Data: MuSe-CAR

A description of the data packages, partitioning, and features is available here.


One dataset will be used for all tasks in MuSe 2020, to make the tasks less complex and more appealing to participants. We introduce the novel dataset MuSe-CAR that covers the range of aforementioned desiderata. MuSe-CAR is a large, multimodal dataset which has been gathered in-the-wild with the intention of further understanding Multimodal Sentiment Analysis in-the-wild, e.g., the emotional engagement that takes place during product reviews (i.e., automobile reviews) where a sentiment is linked to a topic or entity.

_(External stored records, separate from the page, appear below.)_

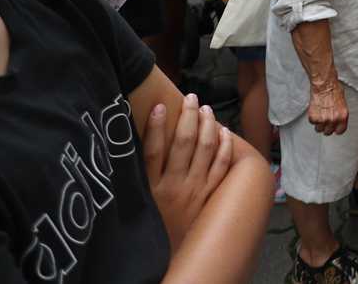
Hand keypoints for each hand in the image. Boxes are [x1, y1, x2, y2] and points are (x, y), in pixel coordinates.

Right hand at [143, 95, 234, 249]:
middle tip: (190, 98)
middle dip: (188, 116)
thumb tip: (131, 151)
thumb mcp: (138, 206)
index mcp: (151, 190)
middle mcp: (174, 187)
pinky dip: (226, 147)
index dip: (155, 127)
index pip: (152, 152)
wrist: (171, 259)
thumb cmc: (152, 228)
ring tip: (206, 109)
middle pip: (183, 143)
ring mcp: (195, 191)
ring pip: (205, 149)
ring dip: (207, 125)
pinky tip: (225, 132)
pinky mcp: (210, 196)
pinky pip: (222, 167)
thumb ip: (138, 179)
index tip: (159, 106)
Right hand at [308, 78, 349, 135]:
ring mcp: (323, 120)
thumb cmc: (334, 91)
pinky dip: (313, 117)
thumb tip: (337, 121)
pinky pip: (312, 123)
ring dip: (319, 123)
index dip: (336, 129)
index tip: (333, 126)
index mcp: (343, 117)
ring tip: (320, 113)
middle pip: (328, 132)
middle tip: (325, 118)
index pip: (340, 131)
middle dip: (326, 127)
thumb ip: (340, 115)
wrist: (324, 85)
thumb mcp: (343, 104)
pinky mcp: (313, 118)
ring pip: (319, 129)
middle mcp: (334, 120)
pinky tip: (316, 109)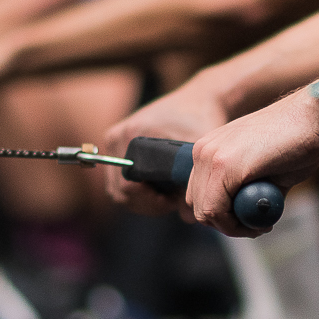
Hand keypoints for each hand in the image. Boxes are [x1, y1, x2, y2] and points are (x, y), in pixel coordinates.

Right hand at [100, 85, 231, 214]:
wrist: (199, 99)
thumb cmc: (202, 122)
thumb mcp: (199, 155)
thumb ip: (193, 186)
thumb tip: (189, 219)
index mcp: (130, 136)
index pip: (128, 187)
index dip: (151, 202)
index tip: (174, 200)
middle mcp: (117, 137)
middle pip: (119, 192)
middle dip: (146, 203)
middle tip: (173, 200)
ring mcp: (115, 140)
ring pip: (118, 189)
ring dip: (142, 198)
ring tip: (169, 192)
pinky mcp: (119, 144)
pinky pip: (121, 179)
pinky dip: (139, 189)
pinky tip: (162, 185)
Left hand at [185, 92, 318, 236]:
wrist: (314, 117)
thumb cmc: (297, 141)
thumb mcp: (264, 171)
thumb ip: (248, 191)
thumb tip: (244, 216)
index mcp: (209, 149)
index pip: (198, 195)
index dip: (221, 217)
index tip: (246, 221)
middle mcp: (204, 151)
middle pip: (198, 207)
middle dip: (226, 225)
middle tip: (255, 226)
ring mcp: (212, 157)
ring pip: (206, 213)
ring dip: (233, 228)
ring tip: (261, 224)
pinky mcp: (225, 166)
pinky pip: (218, 211)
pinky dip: (238, 226)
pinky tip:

The estimated age range of the professional, semi-professional (influncers), and casual reviewers is between the middle of 20s until the late 50s. Most are native English speakers from the UK or the US, while a small minority are non-native, yet fluent English speakers. We have designed MuSe-CAR to be of high voice and video quality, as informative video social media content, as well as everyday recording devices have improved in recent years. This enables robust learning, even with a high degree of novel, in-the-wild characteristics, for example as related to:

  • Video: Shot size (a mix of closeup, medium, and long shots), face-angle (side, eye, low, high), camera motion (free, free but stable, and free but unstable, switch, e.g., zoom, fixed), reviewer visibility (full body, half-body, face only, and hands only), highly varying backgrounds, and people interacting with objects (car parts).

  • Audio: Ambient noises (car noises, music), narrator and host diarisation, diverse microphone types, and speaker locations.

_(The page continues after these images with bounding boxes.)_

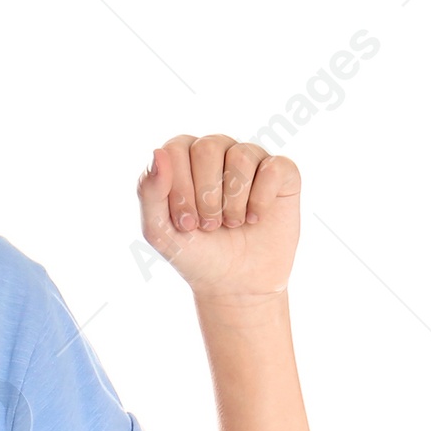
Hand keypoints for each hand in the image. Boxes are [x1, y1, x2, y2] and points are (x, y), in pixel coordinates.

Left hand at [137, 135, 299, 300]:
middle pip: (207, 147)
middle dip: (206, 196)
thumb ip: (149, 192)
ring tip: (232, 223)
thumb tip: (158, 152)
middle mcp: (216, 149)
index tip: (186, 225)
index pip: (175, 149)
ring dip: (233, 201)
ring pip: (241, 156)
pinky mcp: (281, 173)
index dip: (180, 189)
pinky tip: (255, 218)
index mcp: (182, 156)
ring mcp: (250, 158)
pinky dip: (261, 200)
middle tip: (209, 226)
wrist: (236, 283)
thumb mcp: (160, 231)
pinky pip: (274, 167)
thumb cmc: (195, 252)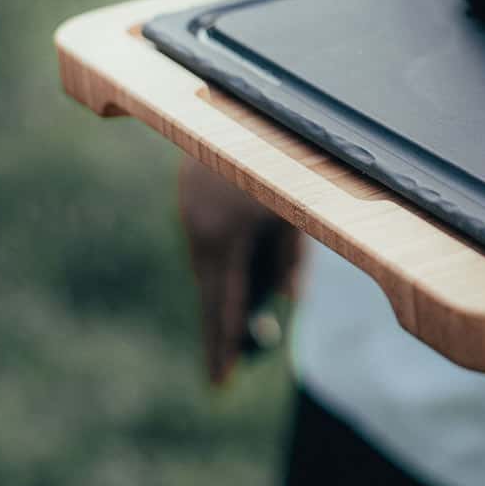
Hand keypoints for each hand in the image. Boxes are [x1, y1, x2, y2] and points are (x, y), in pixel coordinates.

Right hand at [177, 158, 302, 385]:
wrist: (236, 100)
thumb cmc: (285, 153)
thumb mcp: (295, 209)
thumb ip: (290, 257)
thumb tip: (289, 299)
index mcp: (223, 236)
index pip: (221, 307)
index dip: (222, 346)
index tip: (219, 384)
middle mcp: (198, 227)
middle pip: (209, 290)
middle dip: (220, 327)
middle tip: (224, 372)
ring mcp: (189, 210)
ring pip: (207, 265)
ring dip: (222, 292)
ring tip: (234, 333)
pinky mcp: (190, 194)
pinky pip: (206, 241)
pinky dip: (220, 263)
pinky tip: (231, 277)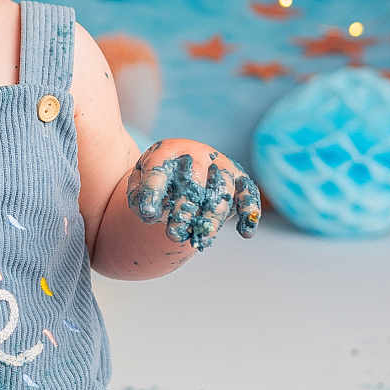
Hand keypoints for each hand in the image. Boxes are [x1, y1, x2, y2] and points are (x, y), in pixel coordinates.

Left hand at [126, 139, 261, 251]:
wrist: (182, 168)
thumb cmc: (157, 181)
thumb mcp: (139, 184)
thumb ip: (139, 198)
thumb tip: (150, 213)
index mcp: (167, 151)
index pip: (159, 171)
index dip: (153, 192)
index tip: (148, 215)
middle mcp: (196, 154)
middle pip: (194, 181)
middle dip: (184, 210)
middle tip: (174, 235)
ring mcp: (220, 164)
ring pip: (222, 190)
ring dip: (213, 216)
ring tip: (202, 238)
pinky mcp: (239, 178)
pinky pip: (248, 193)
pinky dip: (250, 211)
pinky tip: (245, 233)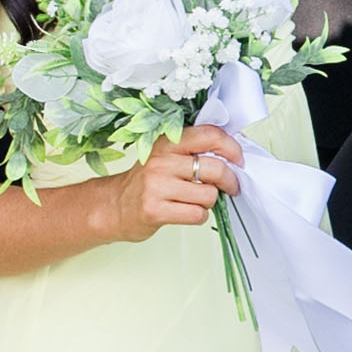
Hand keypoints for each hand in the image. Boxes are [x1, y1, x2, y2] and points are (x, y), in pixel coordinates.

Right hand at [122, 122, 242, 240]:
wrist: (113, 206)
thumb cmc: (146, 182)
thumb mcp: (165, 156)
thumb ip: (194, 150)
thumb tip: (234, 154)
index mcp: (168, 142)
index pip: (210, 135)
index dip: (232, 148)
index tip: (238, 160)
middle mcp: (162, 161)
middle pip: (215, 168)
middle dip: (230, 180)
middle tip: (231, 186)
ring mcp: (157, 186)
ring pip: (209, 195)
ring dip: (210, 201)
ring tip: (196, 200)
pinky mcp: (156, 210)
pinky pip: (197, 214)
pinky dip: (199, 216)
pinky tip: (186, 212)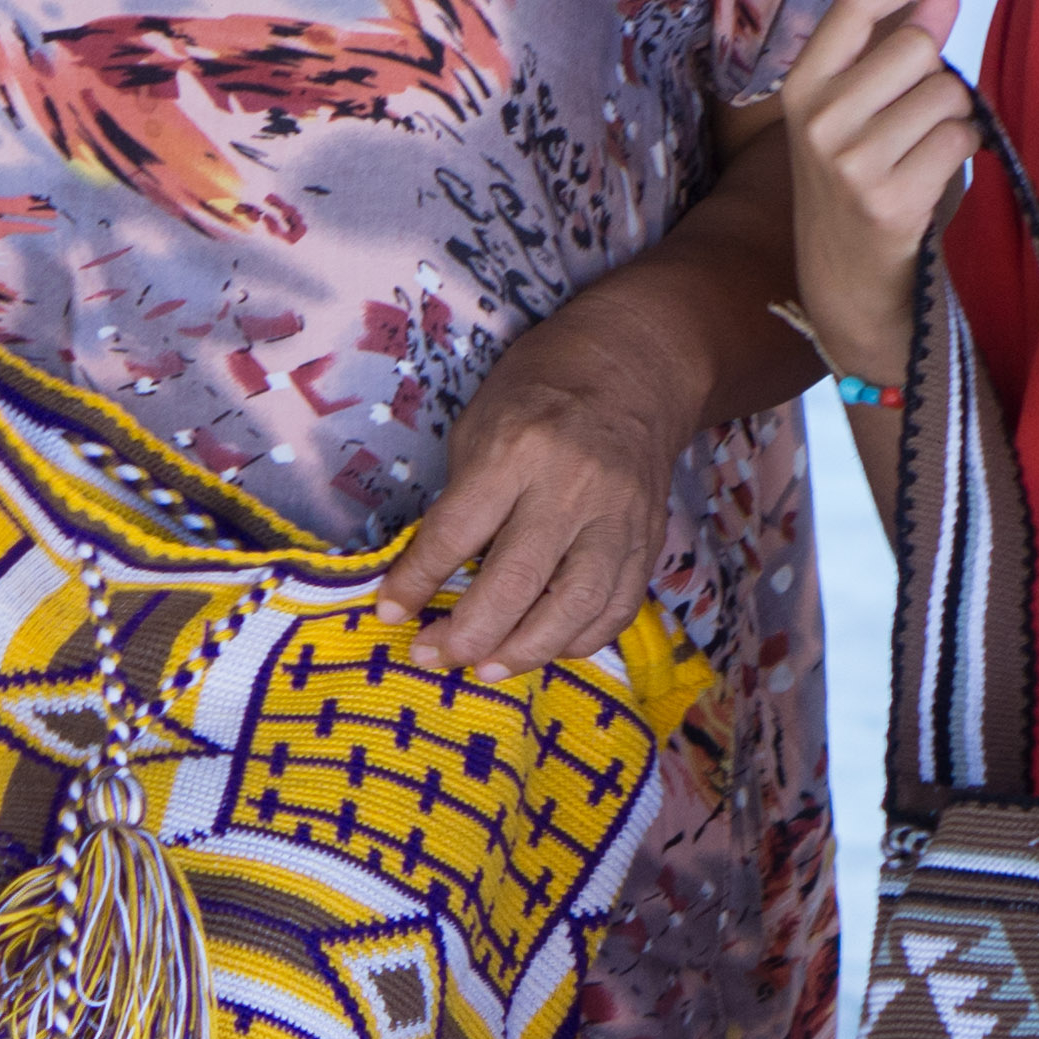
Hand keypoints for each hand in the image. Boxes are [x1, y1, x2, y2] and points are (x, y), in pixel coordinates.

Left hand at [376, 288, 713, 677]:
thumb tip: (428, 577)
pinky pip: (617, 606)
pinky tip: (545, 649)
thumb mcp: (479, 426)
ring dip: (526, 650)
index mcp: (516, 450)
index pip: (457, 531)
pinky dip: (580, 639)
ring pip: (576, 605)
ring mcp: (618, 518)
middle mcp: (572, 488)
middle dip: (468, 633)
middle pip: (518, 581)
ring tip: (485, 669)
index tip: (389, 614)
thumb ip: (461, 500)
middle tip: (432, 657)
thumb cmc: (538, 393)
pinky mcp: (649, 539)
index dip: (416, 580)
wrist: (634, 368)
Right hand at [779, 0, 971, 389]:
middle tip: (921, 115)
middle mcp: (818, 119)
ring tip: (924, 150)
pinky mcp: (889, 198)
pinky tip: (935, 175)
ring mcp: (850, 160)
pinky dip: (964, 151)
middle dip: (938, 73)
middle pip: (916, 48)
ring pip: (946, 93)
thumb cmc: (859, 183)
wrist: (846, 282)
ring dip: (954, 118)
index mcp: (802, 87)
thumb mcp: (858, 110)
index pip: (853, 4)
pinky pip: (960, 138)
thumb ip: (896, 47)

  • Text: Colloquialisms, and domain-specific terms.

To avoid a high amount of objective reviews, selectors rated the videos on a scale between 0 (emotionless) and 5 (very emotional). We filtered out all videos with a score less than 4 before annotation. In total, 300 videos (> 35 hours) from 70+ English speaking reviewers have been annotated with the consent of the creators resulting in a rich, high-quality user-generated multimedia database.

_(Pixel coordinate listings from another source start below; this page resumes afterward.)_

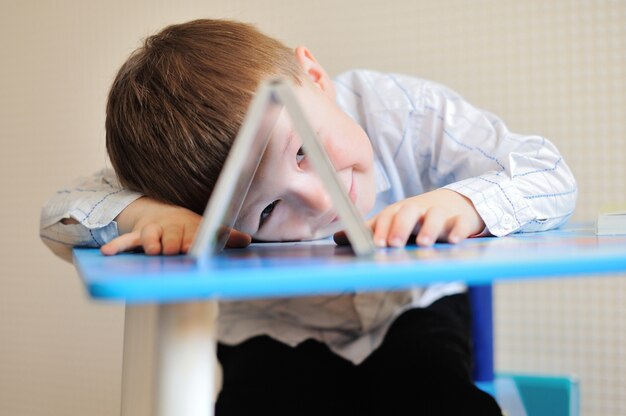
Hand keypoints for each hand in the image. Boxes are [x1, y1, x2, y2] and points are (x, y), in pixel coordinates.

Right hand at [100, 197, 250, 255]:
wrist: (161, 211)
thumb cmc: (187, 227)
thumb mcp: (206, 228)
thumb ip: (225, 236)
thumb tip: (247, 240)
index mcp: (191, 226)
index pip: (195, 233)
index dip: (195, 240)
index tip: (195, 247)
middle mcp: (173, 227)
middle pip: (173, 237)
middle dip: (174, 243)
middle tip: (174, 250)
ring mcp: (155, 231)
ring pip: (151, 237)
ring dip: (151, 243)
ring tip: (151, 249)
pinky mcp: (139, 235)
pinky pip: (127, 240)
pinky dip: (118, 245)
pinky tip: (107, 253)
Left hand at [335, 189, 484, 247]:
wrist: (454, 203)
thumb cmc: (416, 217)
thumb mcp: (393, 221)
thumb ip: (370, 231)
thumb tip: (337, 238)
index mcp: (400, 211)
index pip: (387, 216)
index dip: (381, 229)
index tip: (376, 244)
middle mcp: (419, 210)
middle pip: (408, 213)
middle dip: (400, 227)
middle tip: (393, 244)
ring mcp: (441, 214)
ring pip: (435, 216)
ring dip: (429, 228)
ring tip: (423, 243)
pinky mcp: (461, 220)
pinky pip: (461, 223)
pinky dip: (459, 230)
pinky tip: (453, 241)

Each recording has been annotated in three continuous dimensions; emotional arousal and valence (hence reflecting sentiment) according to Russell’s theory, and additionally the novel aspect of trustworthiness, each by 5 independent annotators. In the case of the latter, a link has recently been discovered between valence, excitement and perceived trustworthiness, although it has never been utilised nor predicted using machine learning. It should reflect how balanced, honest, and knowledgeable the viewer perceives the information given by the reviewer regarding a particular topic. In our data, we have observed that online opinions are slightly shifted towards the positive side of the valence and arousal spectra. However, nearly all reviewers also talk about negative aspects, which leads to a more balanced dataset in terms of labels. Additional contributions for MuSe-CAR include the categorical labelling of emotional engagement with speaker topics, such as comfort, safety, interior, and performance.